QAT encodings are quantization-aware training encodings which are present in the source graph. They can be present in the following form in the source graph.

  • FakeQuant Nodes: There can be FakeQuant nodes in the source network.

  • Tensor output encodings: Quantization overrides can be associated with the output tensors in the source network.

  • Quant-Dequant Nodes: There can be Quant-Dequant nodes present in the source network.

For all the above cases, the FakeQuant and Quant-Dequant nodes are removed and the quantization overrides are cached in the float DLC generated from the qairt-converter tool. These can then be used with the qairt-quantizer tool.

Note

  • Quantizer throws an error if QAT encodings contain bitwidths other than 8 or 16.

  • Inference fails for CPU and DSP runtimes if QAT encodings contain 16-bit.

Quantization Overrides

Provide quantization overrides to qairt-converter with a JSON file containing the parameters to use for quantization by using the --quantization_overrides option, e.g., --quantization_overrides <overrides.json> These will be cached with the float DLC generated by qairt-converter and can be used with the qairt-quantizer tool.

These will override any quantization data carried from conversion ,e.g., TF fake quantization, or calculated during the normal quantization process. For more details refer to Quantized vs Non-Quantized Models.

Note

  • Quantizer throws an error if overridden encodings contain bitwidths other than 8 or 16.

  • Inference fails for CPU and DSP runtimes if overridden encodings contain 16-bit.

FP16 Conversion

Users also have the ability to generate a float16 graph where all float32 tensors are converted to float16 by passing the --float_bitwidth 16 flag to the qairt-converter tool. To generate a float16 graph with the bias still in float32, an additional --float_bias_bitwidth 32 flag can be passed.

DryRun

Use the --dry_run option to evaluate the model without actually converting any ops. This returns unsupported ops/attributes and unused inputs/outputs.

FAQs

  • How is QAIRT Converter different from Legacy Converters?

    • Single converter vs independent framework converters

      The qairt-converter is a single converter tool supporting conversion for all supported frameworks based on the model extension while legacy converters had different framework specific tools.

    • Changed some optional arguments as default behavior

      The default input and output layouts in the Converted graph will be same as in the Source graph.
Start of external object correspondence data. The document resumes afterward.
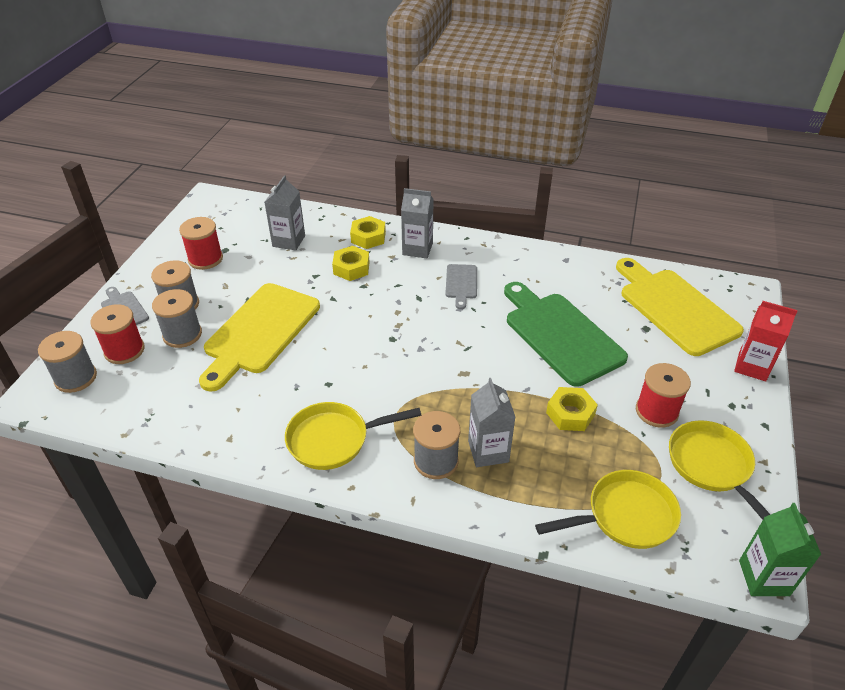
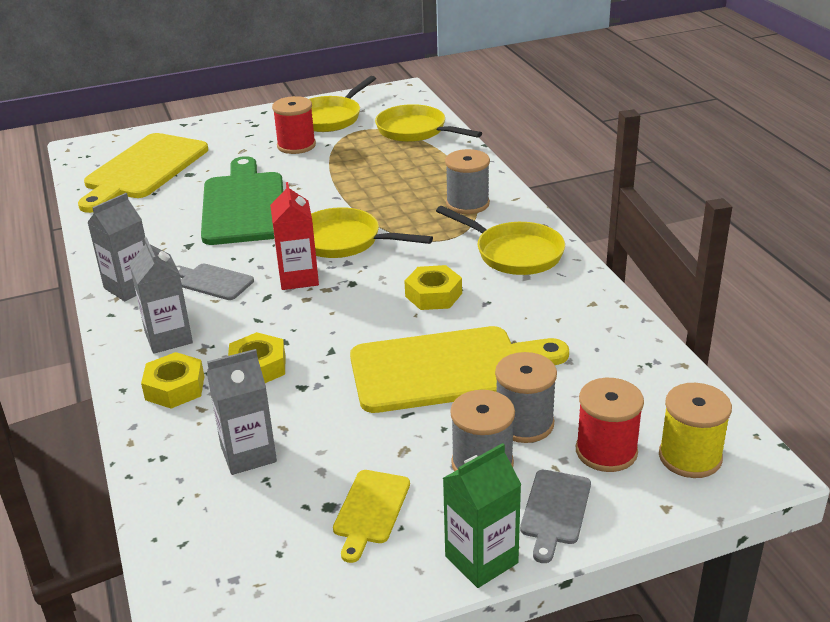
camera: 125 degrees left, 10 degrees down
(75, 378) = (690, 457): grey spool -> yellow spool
(205, 259) = (370, 510): red spool -> yellow cutting board
(450, 360) = (344, 241): none -> yellow pan
(461, 283) = (213, 282): grey cutting board -> grey cutting board turned 120 degrees counterclockwise
(488, 451) = (427, 189): grey carton -> grey carton (129, 287)
(560, 335) = (243, 205): green cutting board -> green cutting board turned 150 degrees clockwise
(570, 414) = (342, 173): yellow nut -> yellow nut (433, 295)
(752, 366) = (197, 127): red carton -> red carton (298, 278)
(764, 578) = (404, 89): green carton -> green carton (481, 559)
The legacy ONNX and Pytorch converters may not always retain the input and output layouts from Source graph.

    • Removed deprecated arguments

      Deprecated arguments on the legacy converters are not enabled on the new converter.
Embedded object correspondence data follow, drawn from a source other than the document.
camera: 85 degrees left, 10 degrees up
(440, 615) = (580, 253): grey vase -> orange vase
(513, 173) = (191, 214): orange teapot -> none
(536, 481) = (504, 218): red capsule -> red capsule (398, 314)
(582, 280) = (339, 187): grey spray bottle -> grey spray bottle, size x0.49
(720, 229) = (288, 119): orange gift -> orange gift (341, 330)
    • Renamed some arguments for clarity

      The –input_encoding argument is renamed to –input_color_encoding. Framework-specific arguments have the framework name present. eg- –define_symbol is renamed to –onnx_define_symbol, –show_unconsumed_nodes is renamed to –tf_show_unconsumed_nodes, –signature_name is renamed to –tflite_signature_name.

    • DLC as the Converter output file format

      The QAIRT Converter uses DLC as export format similar to SNPE.

    • What about the changes to Quantization?

      qairt-quantizer is a standalone tool for quantization like snpe-dlc-quant. Please refer to qairt-quantizer for more information and usage details.

  • Will the Converted model be any different with QAIRT converter compared to Legacy Converter?

    • The result of the QAIRT Converter will be different from the result of Legacy Converters in terms of the input/output layout.

    • Legacy converters will by default modify the input tensors to Spatial First (e.g. NHWC) layout. This means for Frameworks like ONNX, where the predominant layout is Spatial Last (e.g. NCHW), the input/output layout is different between the source model and the converted model.

    • Since QAIRT Converter preserves the source layouts be default, the QAIRT-converted graphs in case of many ONNX/Pytorch models will be different from the Legacy-converted graphs.

    • The QAIRT Converter will be enhanced in a future release to support the same layouts as the legacy converters.